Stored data
"""
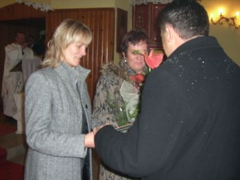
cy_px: 90
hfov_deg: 48.9
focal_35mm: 38
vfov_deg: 37.8
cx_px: 120
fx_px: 264
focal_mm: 6.2
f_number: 2.7
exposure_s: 1/60
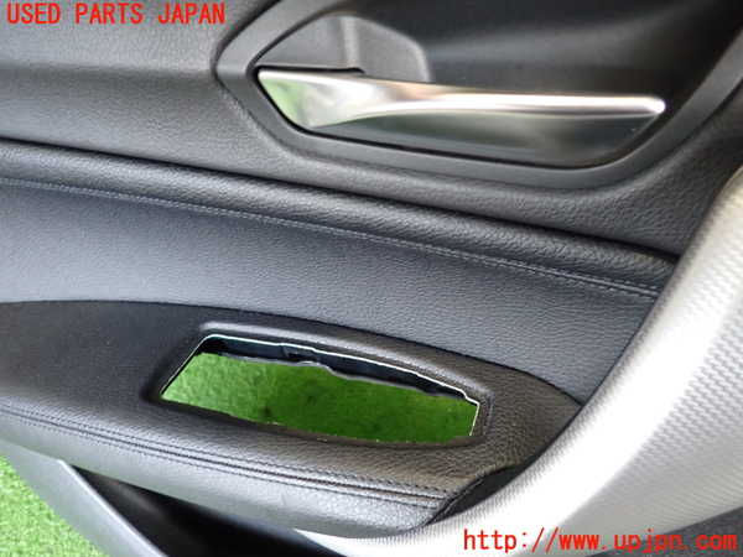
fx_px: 537
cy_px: 278
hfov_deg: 69.4
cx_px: 372
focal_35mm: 25
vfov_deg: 54.9
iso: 400
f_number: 2
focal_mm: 4.5
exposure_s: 1/30
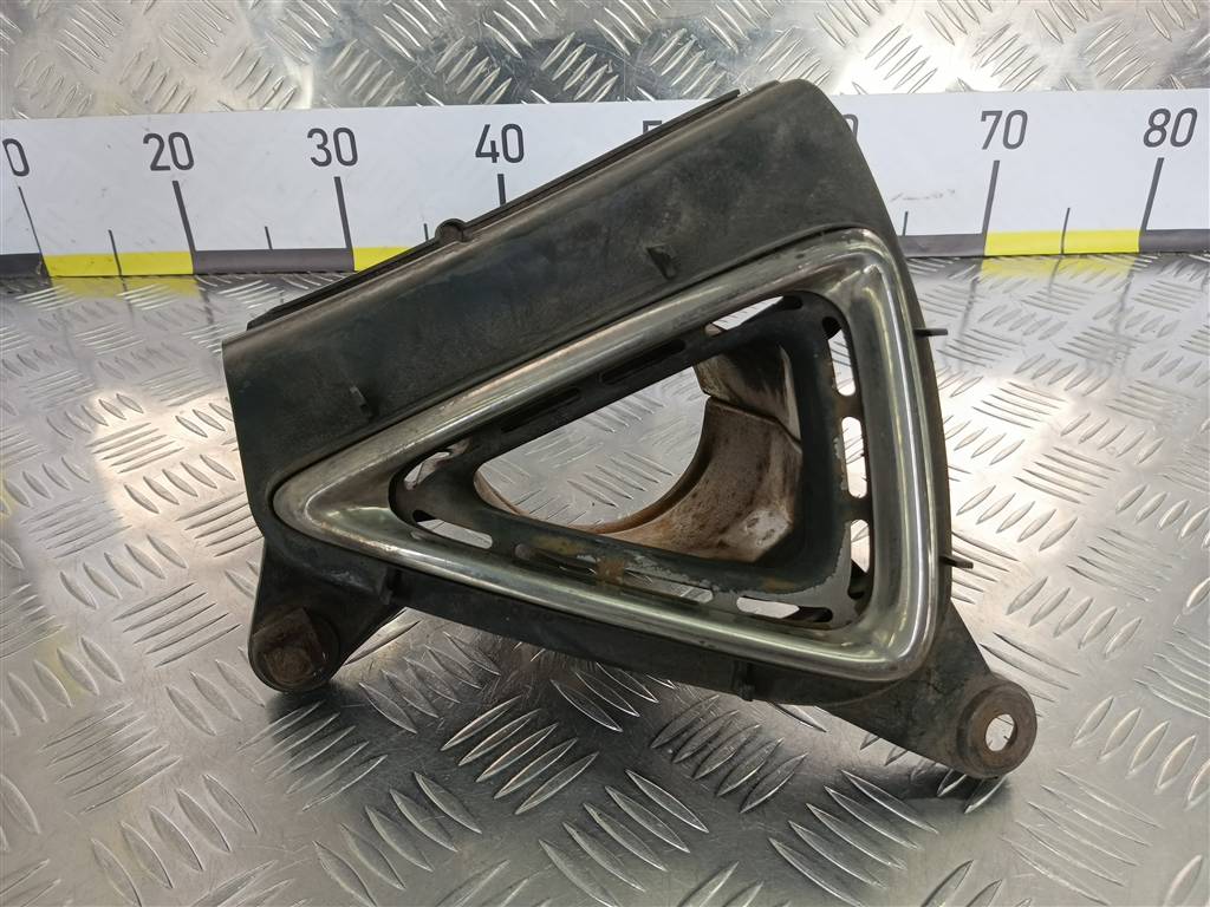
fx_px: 944
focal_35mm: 27
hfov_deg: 65.3
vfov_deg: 51.4
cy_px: 454
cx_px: 605
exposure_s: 1/100
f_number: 1.6
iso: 119
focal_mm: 4.11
"""
• **About this task**
Write out all the records exactly, omitting the images.

• **Task response**
cy_px: 90
hfov_deg: 48.9
focal_35mm: 38
vfov_deg: 37.8
cx_px: 120
fx_px: 264
focal_mm: 6.2
f_number: 2.7
exposure_s: 1/60
fx_px: 537
cy_px: 278
hfov_deg: 69.4
cx_px: 372
focal_35mm: 25
vfov_deg: 54.9
iso: 400
f_number: 2
focal_mm: 4.5
exposure_s: 1/30
fx_px: 944
focal_35mm: 27
hfov_deg: 65.3
vfov_deg: 51.4
cy_px: 454
cx_px: 605
exposure_s: 1/100
f_number: 1.6
iso: 119
focal_mm: 4.11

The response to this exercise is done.